Lynd’s execution is expected to be followed soon by several in Georgia and other states. There is one scheduled in Mississippi for May 21 and in Virginia for May 27, and more planned throughout the summer in Texas, Louisiana, Virginia and Oklahoma. “It’s going to crank up again,” said lethal injection expert and Fordam Law School professor Deborah Denno. “Life is going back to the way it was” before executions nationwide were unofficially put on hold last October until the U.S. Supreme Court could rule on the constitutionality of lethal injection, the method of execution used in Georgia and 36 other states. That decision upholding lethal injection came April 16.
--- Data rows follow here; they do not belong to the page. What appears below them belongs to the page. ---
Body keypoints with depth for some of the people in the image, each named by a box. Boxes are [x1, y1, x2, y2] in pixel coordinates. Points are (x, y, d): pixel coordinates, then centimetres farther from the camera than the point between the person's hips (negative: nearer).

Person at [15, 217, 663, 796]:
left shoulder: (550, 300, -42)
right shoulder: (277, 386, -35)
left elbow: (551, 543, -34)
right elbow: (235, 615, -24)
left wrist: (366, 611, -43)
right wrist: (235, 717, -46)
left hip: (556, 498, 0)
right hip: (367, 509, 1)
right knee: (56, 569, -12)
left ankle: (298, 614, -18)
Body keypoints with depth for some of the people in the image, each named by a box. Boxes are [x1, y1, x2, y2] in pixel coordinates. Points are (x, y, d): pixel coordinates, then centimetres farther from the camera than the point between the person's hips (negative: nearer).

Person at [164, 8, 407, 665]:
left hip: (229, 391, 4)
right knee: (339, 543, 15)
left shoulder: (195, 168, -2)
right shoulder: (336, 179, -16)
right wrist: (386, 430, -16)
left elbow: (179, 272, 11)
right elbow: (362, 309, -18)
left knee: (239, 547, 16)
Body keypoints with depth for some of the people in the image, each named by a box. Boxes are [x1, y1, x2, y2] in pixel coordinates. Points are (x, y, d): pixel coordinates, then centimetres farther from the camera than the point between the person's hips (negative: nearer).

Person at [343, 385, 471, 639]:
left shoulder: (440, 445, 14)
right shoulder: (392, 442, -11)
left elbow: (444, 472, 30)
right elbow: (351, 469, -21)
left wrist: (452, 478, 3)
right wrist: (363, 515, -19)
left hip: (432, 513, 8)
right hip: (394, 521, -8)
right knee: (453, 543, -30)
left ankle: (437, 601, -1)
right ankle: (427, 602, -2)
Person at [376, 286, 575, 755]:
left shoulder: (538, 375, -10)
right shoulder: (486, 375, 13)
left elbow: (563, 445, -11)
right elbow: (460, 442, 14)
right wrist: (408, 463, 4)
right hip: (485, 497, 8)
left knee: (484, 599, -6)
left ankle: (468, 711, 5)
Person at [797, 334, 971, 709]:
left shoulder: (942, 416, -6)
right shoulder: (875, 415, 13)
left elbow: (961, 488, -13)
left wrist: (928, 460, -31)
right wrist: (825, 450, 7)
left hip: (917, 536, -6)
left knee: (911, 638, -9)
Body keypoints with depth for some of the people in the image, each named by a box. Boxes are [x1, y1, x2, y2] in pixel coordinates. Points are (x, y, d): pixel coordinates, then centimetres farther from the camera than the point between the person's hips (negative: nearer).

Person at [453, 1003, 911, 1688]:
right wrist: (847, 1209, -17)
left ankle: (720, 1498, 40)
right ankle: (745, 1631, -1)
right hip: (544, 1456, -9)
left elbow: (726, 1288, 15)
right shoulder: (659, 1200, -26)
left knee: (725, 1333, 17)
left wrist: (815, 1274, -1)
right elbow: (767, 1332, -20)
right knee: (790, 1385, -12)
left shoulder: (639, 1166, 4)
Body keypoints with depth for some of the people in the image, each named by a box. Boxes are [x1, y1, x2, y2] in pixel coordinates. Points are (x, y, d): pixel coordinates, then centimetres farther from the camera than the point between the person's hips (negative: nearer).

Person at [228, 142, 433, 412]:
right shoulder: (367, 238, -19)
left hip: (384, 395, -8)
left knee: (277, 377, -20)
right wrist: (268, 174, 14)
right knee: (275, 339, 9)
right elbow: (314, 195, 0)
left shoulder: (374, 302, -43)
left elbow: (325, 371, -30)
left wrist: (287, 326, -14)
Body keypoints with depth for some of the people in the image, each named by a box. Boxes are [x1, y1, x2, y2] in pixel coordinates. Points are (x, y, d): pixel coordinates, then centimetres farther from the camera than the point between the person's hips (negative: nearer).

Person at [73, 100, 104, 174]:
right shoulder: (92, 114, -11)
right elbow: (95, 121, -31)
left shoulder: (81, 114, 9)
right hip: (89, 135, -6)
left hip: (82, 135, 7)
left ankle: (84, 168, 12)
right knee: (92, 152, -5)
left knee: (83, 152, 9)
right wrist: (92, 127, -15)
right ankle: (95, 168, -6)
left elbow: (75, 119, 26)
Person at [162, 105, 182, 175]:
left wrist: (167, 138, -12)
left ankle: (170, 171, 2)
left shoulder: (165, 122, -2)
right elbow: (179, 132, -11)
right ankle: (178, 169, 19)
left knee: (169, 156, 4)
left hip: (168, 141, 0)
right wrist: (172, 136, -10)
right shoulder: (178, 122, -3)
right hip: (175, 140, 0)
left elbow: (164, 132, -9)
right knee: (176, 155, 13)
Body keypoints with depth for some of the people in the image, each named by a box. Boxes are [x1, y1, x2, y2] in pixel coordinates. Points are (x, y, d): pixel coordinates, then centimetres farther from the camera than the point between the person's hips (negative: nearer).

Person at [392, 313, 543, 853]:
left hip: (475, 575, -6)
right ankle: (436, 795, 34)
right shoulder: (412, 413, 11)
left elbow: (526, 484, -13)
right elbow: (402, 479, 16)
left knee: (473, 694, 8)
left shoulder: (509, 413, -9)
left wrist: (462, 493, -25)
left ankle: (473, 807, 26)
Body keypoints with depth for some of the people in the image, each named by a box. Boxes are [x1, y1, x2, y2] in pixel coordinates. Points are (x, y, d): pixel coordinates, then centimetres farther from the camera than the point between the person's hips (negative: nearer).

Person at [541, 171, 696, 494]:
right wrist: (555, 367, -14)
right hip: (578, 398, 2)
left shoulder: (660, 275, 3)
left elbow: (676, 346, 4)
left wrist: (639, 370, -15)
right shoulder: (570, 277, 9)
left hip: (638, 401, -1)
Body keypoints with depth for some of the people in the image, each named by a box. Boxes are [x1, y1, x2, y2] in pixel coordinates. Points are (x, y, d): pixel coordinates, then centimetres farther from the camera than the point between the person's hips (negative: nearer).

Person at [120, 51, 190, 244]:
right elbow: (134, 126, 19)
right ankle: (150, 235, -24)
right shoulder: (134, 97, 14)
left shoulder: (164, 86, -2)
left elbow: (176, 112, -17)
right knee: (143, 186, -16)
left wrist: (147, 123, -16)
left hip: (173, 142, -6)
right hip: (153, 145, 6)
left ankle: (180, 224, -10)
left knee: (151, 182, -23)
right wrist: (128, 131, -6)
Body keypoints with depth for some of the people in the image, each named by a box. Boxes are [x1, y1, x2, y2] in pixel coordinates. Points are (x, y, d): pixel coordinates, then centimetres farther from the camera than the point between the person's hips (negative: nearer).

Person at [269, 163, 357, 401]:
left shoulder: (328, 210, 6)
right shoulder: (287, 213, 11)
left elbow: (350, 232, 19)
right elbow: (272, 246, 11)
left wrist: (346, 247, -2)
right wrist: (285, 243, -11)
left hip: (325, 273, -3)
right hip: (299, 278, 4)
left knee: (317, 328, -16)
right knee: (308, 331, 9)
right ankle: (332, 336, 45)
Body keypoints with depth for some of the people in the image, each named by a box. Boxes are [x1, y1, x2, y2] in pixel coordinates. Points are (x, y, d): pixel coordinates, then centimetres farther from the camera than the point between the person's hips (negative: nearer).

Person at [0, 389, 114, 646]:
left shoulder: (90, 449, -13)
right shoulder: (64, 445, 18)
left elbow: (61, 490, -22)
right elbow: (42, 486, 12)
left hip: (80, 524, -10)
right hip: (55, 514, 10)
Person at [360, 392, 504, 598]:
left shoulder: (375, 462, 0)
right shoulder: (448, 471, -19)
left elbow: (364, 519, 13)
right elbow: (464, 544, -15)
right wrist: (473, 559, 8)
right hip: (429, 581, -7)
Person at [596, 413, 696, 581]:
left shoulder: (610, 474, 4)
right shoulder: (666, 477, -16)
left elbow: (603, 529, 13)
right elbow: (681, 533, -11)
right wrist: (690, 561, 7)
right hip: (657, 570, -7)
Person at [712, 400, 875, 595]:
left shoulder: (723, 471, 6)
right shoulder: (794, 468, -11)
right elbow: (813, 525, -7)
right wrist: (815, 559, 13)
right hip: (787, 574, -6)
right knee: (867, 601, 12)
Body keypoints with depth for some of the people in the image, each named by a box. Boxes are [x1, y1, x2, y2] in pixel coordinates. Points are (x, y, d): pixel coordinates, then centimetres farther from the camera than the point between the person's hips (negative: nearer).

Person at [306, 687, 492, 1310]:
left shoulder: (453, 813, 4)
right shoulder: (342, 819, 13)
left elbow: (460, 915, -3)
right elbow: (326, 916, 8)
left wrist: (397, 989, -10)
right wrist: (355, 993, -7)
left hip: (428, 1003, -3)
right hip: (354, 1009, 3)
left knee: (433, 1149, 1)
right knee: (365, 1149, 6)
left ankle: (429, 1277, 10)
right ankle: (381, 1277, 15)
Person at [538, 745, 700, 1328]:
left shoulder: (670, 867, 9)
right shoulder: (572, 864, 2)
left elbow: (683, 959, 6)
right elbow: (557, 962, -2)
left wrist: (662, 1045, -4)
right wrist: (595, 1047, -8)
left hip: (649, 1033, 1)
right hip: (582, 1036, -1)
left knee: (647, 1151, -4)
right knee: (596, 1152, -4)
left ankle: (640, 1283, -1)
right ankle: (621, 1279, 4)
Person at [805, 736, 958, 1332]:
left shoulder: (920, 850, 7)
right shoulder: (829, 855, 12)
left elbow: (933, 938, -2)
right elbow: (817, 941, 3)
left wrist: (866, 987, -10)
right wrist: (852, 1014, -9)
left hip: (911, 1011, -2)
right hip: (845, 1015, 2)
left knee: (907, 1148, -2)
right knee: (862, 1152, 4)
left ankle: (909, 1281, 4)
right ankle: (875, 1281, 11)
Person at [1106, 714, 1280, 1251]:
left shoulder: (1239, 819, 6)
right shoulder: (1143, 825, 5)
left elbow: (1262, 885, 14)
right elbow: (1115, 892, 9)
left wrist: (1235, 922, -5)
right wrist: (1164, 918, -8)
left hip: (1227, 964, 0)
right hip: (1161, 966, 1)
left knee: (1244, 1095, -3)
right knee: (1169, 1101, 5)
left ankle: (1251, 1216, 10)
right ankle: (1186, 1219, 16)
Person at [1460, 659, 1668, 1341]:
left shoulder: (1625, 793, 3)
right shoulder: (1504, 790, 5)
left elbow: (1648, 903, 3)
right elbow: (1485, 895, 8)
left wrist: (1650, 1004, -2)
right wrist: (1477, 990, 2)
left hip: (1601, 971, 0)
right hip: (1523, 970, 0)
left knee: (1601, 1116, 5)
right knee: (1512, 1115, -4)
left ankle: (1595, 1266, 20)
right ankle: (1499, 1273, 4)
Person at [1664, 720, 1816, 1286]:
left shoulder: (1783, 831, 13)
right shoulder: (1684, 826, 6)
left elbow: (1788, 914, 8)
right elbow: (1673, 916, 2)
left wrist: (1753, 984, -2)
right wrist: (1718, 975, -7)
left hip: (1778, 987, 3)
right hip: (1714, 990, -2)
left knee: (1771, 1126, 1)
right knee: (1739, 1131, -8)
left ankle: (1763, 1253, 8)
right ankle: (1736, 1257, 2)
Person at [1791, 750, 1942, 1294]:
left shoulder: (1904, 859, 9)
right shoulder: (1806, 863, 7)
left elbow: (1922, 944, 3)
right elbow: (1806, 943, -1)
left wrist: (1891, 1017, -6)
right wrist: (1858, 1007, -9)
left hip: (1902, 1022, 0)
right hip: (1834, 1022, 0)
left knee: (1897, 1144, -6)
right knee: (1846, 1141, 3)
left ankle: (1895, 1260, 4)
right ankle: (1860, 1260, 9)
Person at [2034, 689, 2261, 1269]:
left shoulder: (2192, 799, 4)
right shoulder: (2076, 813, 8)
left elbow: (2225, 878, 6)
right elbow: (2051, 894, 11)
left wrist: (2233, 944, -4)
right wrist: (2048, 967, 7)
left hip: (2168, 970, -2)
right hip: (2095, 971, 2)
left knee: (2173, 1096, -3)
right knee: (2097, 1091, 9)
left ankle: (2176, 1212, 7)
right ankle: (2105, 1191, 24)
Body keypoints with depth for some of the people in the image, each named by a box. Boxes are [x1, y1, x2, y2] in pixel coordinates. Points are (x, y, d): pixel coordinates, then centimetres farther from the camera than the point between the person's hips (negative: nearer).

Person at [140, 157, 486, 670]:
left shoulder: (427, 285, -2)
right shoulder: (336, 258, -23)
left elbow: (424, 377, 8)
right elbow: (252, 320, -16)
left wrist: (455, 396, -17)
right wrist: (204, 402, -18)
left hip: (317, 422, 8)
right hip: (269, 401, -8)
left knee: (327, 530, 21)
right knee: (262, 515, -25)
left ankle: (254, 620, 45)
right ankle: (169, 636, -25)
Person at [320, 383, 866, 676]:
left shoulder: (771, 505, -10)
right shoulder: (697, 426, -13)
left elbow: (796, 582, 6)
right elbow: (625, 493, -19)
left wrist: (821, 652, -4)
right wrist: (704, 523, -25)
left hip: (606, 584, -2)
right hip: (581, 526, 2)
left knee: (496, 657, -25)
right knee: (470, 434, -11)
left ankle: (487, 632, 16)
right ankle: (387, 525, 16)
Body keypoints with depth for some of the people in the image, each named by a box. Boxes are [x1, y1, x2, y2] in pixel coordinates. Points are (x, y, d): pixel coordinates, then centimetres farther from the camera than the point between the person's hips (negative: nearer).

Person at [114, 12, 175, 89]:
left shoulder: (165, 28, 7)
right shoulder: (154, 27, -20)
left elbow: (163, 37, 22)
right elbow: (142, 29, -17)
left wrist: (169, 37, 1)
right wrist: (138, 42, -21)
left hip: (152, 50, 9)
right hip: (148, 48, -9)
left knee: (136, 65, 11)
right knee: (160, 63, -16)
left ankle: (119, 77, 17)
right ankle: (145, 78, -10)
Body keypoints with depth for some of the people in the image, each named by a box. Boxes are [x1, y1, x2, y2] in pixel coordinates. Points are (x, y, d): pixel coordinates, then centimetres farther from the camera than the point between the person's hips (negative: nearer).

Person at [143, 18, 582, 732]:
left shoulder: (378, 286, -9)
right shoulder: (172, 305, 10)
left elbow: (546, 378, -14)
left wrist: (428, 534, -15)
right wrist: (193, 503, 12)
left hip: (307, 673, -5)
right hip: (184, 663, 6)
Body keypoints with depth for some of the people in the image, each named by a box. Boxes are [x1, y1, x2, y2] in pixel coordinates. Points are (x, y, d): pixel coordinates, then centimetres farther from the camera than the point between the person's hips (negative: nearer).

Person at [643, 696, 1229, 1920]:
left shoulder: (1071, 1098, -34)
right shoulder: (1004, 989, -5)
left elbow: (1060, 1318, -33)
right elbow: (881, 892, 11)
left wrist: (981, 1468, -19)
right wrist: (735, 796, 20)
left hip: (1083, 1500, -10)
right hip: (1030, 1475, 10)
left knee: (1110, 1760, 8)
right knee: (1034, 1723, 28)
While Lynd’s execution was quickly scheduled, Georgia, Attorney General Thurbert Baker also asked the state Supreme Court to lift two stays issued last October. Both Jack Alderman, sentenced to die for the 1974 murder of his wife in Chatham County, and Curtis Osborne, condemned for a 1990 double murder in Spalding County, were schedule for executions that were called off last fall. Their stays have not been lifted yet. Another condemned killer, Samuel David Crowe, also could be executed soon for a 1988 murder and armed robbery in Douglas County, as the U.S. Supreme Court refused to hear his appeal just days after deciding last month lethal injection was constitutional.

With Lynd’s execution, there were no last minute court-issued stays. The 34-minute delay was so the state’s lawyers could make final checks with various courts.

As he was being executed, a dozen death penalty opponents stood in quiet protest about a mile from the sprawling Georgia Diagnostic and Classification Prison just outside of Jackson. They held signs proclaiming their opposition. “End state killing,” one sign read. Another proclaimed “not in my name.” They also stood in a circle while they prayed and sang. And just a few yards away, two women from High Falls waited in support of his execution and to show support for the victim’s family. “They waited for news of Lynd’s death at a picnic table a few yards from the death penalty protesters. “They shouldn’t let so many years go by,” said Claudia Bishop. “I feel for the victim’s family and for his family but not for him.”

Prison spokesman Paul Czachowski said Lynd spent much of his last day visiting with a sister and a girlfriend. He was “somber,” and requested a mild sedative to calm him in the hours before going to his death. Lynd’s brother and sister-in-law witnessed the execution while his mother and other relatives waited elsewhere in the prison. Lynd said only “no” when asked if he had a final statement. He also declined a prayer.

Lynd was sentenced to death in Berrien County in far South Georgia for killing his live-in girlfriend, Ginger Moore, on Dec. 22, 1988. According to testimony, Lynd and Moore got into an argument and he shot her in the face, wounding her. She followed Lynd to the front porch where he shot her a second time. Lynd put her in the trunk of a car and drove away. Trial testimony was that he killed her when he shot her a third time because she continued to thump on the trunk. But a medical examiner now says Moore was not alive when Lynd put her in the trunk, according to his appeals, and that should have made him ineligible for the death sentence because kidnapping does not apply to someone who is dead.

Lynd’s attorney, Tom Dunn, said a lack of money prevented him from presenting those findings that might have spared Lynd from a death sentence. “In my 20 years of capital defense work, except for DNA exonerations, I have never had a clearer factual basis for relieve,” Dunn said in a written statement. “No mincing of words. Just objective medical and physical evidence. Unfortunately, it came too late because of the lack of funds to hire the necessary experts.”